* **Required action**
In the material below, find the line that contains "table_cell [962, 1016, 1110, 1106]" and the line that contains "table_header [962, 894, 1110, 1013]", then write out exactly those two lines and everything between them.

++++ Extracted information

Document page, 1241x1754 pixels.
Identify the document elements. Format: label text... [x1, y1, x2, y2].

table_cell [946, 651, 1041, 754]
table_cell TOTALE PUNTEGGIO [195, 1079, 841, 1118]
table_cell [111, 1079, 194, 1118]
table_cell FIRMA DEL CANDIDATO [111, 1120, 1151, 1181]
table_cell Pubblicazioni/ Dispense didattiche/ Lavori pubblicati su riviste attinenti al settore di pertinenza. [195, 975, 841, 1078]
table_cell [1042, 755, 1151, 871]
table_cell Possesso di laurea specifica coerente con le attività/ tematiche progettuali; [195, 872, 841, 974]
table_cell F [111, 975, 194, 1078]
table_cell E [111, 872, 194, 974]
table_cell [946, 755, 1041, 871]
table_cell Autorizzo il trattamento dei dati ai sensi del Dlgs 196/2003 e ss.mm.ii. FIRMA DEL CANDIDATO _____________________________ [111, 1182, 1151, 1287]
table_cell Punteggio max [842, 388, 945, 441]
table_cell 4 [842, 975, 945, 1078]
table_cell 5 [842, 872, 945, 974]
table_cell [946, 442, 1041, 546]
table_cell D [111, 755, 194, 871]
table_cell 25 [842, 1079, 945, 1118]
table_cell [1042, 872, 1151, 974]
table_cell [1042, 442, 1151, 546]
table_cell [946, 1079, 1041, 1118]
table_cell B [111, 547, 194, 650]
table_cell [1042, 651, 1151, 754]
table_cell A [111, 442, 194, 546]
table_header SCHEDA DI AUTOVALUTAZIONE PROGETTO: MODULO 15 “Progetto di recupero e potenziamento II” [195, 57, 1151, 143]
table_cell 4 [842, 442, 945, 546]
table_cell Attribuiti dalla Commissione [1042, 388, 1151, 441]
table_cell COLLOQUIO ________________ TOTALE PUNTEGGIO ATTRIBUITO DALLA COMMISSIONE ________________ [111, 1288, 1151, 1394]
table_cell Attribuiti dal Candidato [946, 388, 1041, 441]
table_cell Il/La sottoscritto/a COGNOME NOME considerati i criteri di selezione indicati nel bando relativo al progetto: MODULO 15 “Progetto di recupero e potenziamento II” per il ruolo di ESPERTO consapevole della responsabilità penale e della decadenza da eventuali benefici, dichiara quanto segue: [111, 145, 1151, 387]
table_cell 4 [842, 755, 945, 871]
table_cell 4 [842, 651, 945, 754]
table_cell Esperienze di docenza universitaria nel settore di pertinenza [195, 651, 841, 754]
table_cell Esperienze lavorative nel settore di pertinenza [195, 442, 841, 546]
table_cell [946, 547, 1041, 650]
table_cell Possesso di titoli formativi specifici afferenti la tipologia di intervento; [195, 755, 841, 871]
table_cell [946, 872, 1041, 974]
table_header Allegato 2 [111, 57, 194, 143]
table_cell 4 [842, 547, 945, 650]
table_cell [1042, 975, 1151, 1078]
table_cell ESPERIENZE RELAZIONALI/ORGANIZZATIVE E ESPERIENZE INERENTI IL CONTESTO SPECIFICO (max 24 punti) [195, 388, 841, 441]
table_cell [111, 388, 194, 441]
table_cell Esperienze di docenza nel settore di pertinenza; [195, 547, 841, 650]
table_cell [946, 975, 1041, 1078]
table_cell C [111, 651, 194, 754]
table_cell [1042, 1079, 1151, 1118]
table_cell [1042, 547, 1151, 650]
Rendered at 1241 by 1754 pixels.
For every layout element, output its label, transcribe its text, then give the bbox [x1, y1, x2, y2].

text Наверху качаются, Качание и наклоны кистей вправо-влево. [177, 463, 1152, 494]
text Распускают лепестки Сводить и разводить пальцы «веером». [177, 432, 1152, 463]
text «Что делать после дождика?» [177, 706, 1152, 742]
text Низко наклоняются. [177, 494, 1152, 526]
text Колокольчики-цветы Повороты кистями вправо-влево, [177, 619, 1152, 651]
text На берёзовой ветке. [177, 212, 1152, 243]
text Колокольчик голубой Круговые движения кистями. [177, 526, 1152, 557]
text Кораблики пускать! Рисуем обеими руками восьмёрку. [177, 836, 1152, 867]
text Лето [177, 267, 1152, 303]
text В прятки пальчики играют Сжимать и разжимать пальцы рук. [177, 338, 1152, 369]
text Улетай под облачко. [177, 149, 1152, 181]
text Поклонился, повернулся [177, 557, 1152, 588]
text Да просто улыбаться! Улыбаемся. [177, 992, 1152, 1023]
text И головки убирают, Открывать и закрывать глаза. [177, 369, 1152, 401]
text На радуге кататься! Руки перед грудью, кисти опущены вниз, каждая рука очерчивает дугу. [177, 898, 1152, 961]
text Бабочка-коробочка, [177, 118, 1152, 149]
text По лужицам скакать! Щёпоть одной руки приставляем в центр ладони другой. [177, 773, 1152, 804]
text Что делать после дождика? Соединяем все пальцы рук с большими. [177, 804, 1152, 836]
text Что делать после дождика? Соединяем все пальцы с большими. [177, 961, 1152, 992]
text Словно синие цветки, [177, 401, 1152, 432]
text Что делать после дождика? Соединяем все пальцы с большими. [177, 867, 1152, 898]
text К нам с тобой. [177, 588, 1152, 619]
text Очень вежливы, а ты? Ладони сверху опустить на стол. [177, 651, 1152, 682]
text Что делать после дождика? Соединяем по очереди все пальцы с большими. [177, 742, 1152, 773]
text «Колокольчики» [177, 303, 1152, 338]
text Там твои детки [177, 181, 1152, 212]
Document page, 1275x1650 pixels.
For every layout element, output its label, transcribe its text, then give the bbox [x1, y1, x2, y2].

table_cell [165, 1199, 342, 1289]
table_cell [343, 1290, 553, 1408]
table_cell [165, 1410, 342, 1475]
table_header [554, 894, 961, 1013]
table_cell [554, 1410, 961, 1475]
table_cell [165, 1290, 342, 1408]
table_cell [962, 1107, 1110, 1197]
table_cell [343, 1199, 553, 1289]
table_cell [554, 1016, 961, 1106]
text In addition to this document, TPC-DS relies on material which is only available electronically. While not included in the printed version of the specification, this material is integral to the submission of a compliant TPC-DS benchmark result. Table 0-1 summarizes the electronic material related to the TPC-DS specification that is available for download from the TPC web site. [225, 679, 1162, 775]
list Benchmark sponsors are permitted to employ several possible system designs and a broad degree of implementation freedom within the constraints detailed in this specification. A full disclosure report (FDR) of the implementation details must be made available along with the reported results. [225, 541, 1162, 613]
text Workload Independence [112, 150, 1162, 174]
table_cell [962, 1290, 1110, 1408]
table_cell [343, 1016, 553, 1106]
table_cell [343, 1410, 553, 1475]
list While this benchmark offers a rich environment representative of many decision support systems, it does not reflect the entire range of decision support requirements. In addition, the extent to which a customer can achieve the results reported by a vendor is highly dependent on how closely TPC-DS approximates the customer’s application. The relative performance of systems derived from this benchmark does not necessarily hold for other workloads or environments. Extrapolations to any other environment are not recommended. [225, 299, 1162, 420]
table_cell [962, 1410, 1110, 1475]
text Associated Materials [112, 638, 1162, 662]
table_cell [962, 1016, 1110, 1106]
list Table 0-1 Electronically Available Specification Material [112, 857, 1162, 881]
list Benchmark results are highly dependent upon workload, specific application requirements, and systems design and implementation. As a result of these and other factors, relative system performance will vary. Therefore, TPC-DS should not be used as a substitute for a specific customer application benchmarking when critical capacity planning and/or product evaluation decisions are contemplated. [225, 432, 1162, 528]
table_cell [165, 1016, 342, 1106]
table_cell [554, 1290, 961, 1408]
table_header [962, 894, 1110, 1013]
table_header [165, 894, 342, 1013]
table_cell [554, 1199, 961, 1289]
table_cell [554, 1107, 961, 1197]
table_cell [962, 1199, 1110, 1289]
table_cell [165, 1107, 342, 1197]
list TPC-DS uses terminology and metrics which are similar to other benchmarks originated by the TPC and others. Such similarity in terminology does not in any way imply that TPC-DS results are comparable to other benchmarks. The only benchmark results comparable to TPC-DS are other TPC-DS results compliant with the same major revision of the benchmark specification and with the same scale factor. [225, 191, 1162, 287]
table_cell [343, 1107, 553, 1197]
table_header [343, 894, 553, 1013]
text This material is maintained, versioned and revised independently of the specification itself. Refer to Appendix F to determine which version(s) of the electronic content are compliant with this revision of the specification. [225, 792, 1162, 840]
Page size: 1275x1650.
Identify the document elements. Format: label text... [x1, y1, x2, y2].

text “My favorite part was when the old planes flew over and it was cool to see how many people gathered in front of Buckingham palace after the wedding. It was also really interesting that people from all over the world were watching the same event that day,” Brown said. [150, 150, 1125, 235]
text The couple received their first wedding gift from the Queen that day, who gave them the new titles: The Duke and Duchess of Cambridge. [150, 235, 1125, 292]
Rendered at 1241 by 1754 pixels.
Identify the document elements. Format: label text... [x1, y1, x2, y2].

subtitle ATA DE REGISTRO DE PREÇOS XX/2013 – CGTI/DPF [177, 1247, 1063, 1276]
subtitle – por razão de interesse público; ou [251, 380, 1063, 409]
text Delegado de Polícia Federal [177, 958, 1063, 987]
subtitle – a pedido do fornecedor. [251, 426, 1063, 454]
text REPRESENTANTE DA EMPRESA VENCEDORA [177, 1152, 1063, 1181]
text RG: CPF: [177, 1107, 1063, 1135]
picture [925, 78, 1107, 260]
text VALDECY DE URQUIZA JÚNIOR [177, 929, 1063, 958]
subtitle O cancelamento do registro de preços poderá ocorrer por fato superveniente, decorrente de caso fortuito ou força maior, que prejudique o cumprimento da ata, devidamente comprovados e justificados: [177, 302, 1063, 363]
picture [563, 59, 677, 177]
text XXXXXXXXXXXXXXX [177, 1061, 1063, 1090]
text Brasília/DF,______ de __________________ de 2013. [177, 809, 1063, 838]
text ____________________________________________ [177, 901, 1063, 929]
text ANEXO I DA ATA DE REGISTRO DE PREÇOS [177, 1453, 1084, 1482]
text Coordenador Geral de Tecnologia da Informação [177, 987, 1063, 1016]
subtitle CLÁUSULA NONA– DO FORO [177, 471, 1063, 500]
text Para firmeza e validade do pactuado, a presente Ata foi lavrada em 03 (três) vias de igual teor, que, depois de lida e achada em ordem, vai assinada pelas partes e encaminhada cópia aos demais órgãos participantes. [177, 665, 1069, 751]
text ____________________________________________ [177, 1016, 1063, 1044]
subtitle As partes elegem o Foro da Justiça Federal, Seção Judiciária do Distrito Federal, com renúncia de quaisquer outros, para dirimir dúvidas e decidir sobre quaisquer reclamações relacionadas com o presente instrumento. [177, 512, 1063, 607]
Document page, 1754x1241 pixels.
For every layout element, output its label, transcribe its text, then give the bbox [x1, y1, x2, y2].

++++++++

* **Solution to this exercise**
table_cell [962, 1016, 1110, 1106]
list Table 0-1 Electronically Available Specification Material [112, 857, 1162, 881]
list Benchmark results are highly dependent upon workload, specific application requirements, and systems design and implementation. As a result of these and other factors, relative system performance will vary. Therefore, TPC-DS should not be used as a substitute for a specific customer application benchmarking when critical capacity planning and/or product evaluation decisions are contemplated. [225, 432, 1162, 528]
table_cell [165, 1016, 342, 1106]
table_cell [554, 1290, 961, 1408]
table_header [962, 894, 1110, 1013]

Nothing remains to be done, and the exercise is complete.